Written exercise
Reproduce every text line in the records below without changing a word, and leave the pictures out.

Source data
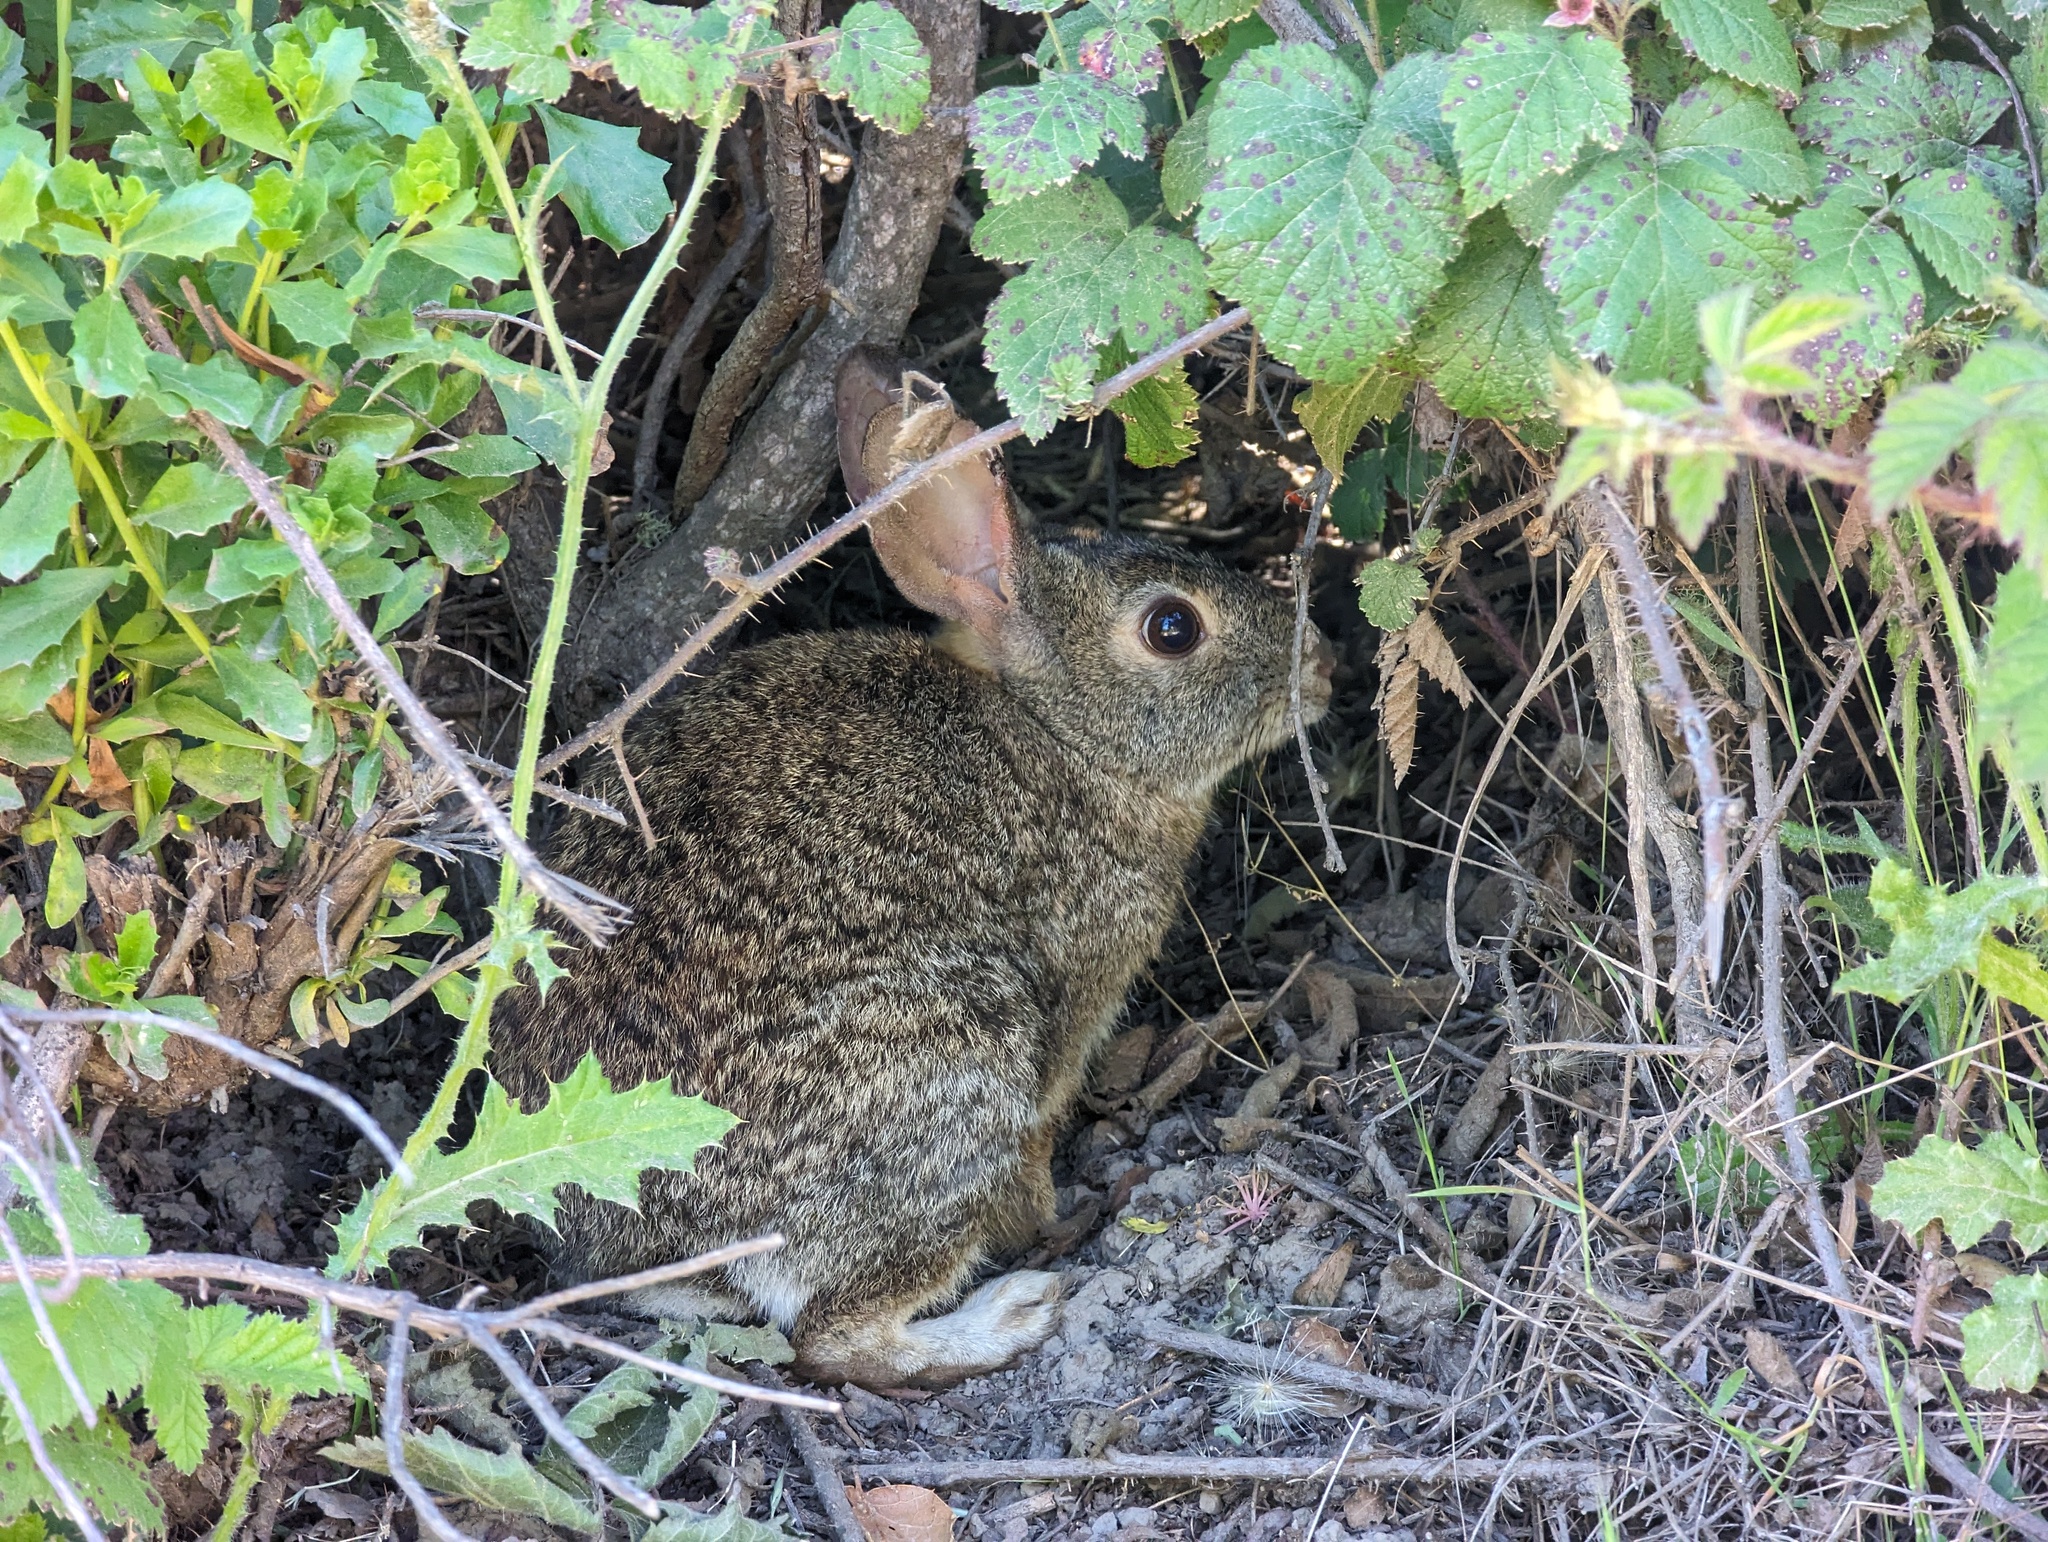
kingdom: Animalia
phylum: Chordata
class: Mammalia
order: Lagomorpha
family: Leporidae
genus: Sylvilagus
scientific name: Sylvilagus bachmani
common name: Brush rabbit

Full answer
kingdom: Animalia
phylum: Chordata
class: Mammalia
order: Lagomorpha
family: Leporidae
genus: Sylvilagus
scientific name: Sylvilagus bachmani
common name: Brush rabbit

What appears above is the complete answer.